> WHAT NEEDS TO BE DONE
Reproduce verbatim the lines of the material below, starting at the line with "left wrist: (349, 736)" and ending at the line with "left shoulder: (422, 570)", both inclusive; skip the rest.

BEGIN EXTRACTED MATERIAL

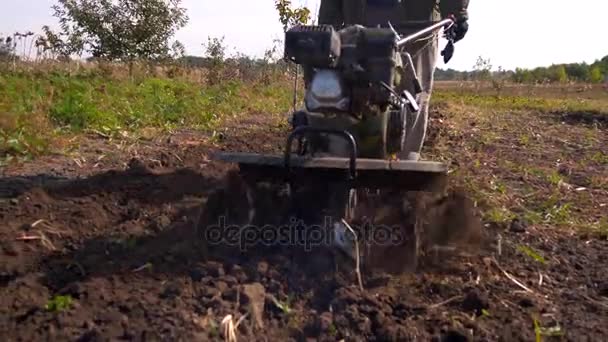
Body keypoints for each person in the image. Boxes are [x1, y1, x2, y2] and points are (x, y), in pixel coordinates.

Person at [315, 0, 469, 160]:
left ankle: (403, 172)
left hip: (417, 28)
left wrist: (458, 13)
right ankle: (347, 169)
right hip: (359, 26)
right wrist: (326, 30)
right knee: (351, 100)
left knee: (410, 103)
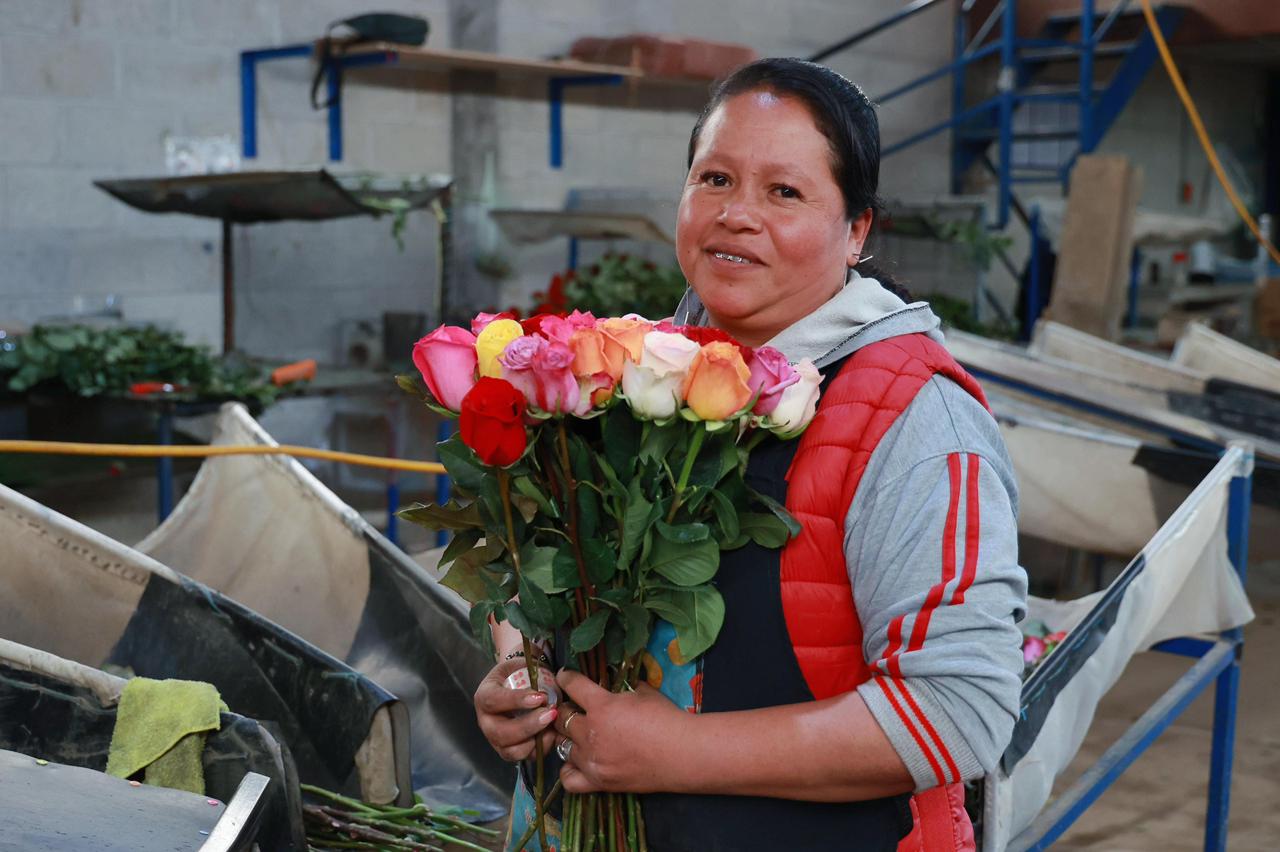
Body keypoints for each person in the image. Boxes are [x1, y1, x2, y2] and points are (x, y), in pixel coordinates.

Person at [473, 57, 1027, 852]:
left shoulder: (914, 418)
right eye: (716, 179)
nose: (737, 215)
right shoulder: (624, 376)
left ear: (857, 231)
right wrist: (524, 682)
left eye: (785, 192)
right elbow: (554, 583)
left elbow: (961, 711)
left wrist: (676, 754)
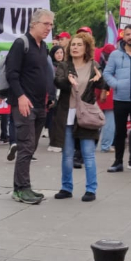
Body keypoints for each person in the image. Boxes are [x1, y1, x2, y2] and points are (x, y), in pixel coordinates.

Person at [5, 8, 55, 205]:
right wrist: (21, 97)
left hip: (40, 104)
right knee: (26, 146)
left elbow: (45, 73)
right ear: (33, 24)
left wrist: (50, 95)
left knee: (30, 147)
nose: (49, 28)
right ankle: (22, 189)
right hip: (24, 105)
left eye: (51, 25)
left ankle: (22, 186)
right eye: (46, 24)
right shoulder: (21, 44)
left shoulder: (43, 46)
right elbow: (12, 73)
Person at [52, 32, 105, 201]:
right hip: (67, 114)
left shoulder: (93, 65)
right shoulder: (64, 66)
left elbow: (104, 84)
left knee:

END EXTRACTED MATERIAL
BEGIN EXTRACTED MATERIAL

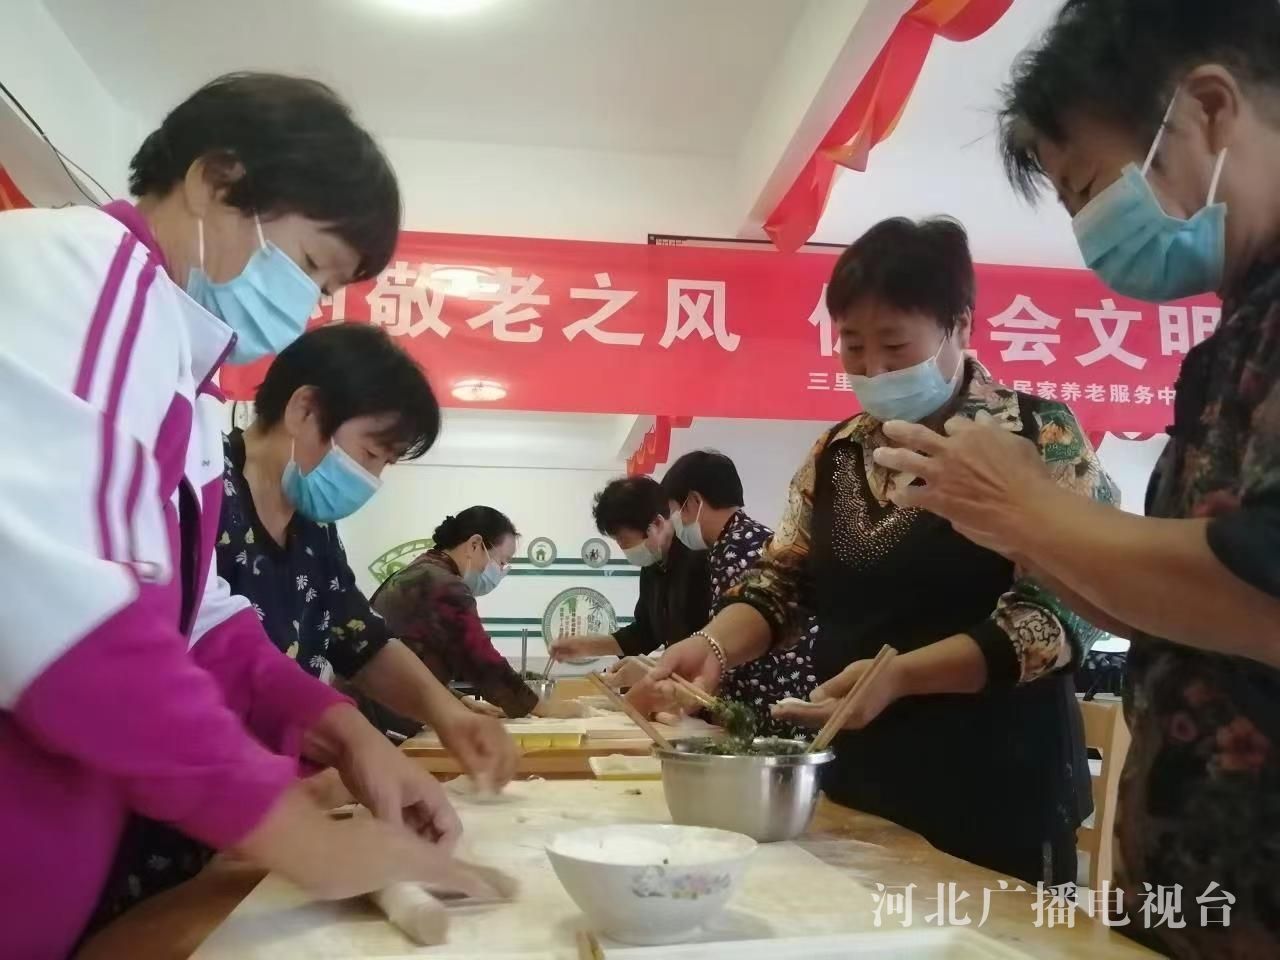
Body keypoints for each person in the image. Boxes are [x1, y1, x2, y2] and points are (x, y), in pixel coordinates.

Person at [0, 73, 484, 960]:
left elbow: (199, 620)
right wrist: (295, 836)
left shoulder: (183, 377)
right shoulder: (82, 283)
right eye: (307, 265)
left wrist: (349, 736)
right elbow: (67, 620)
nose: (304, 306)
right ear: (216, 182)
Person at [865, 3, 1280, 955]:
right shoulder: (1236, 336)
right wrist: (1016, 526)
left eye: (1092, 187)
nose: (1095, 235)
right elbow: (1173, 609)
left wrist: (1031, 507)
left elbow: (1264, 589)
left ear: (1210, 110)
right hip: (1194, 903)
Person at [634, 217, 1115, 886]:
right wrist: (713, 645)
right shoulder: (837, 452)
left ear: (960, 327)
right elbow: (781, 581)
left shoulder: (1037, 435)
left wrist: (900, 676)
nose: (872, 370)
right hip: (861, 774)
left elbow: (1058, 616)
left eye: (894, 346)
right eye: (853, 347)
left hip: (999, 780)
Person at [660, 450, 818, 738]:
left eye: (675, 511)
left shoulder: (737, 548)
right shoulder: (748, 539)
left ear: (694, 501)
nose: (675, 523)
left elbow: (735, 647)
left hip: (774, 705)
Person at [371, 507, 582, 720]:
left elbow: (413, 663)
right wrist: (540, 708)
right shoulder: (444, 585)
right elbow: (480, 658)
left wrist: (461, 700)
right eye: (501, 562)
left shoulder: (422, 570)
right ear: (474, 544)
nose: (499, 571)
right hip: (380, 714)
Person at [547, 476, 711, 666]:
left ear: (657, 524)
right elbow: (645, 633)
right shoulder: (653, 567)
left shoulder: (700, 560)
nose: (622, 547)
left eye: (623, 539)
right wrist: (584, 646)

END EXTRACTED MATERIAL

> EXPECTED ANSWER
left wrist: (349, 736)
right elbow: (67, 620)
nose: (304, 306)
right ear: (216, 182)
Person at [865, 3, 1280, 955]:
right shoulder: (1236, 336)
right wrist: (1016, 526)
left eye: (1092, 187)
nose: (1095, 235)
right elbow: (1173, 609)
left wrist: (1031, 507)
left elbow: (1264, 589)
left ear: (1210, 110)
right hip: (1194, 903)
Person at [634, 217, 1115, 886]:
right wrist: (713, 645)
right shoulder: (837, 452)
left ear: (960, 327)
right elbow: (781, 581)
left shoulder: (1037, 435)
left wrist: (900, 676)
nose: (872, 370)
right hip: (861, 774)
left elbow: (1058, 616)
left eye: (894, 346)
right eye: (853, 347)
left hip: (999, 780)
Person at [660, 450, 818, 738]:
left eye: (675, 511)
left shoulder: (737, 548)
right shoulder: (748, 539)
left ear: (694, 501)
nose: (675, 523)
left elbow: (735, 647)
left hip: (774, 705)
Person at [371, 507, 582, 720]:
left elbow: (413, 663)
right wrist: (540, 708)
right shoulder: (444, 585)
right elbow: (480, 658)
left wrist: (461, 700)
right eye: (501, 562)
left shoulder: (422, 570)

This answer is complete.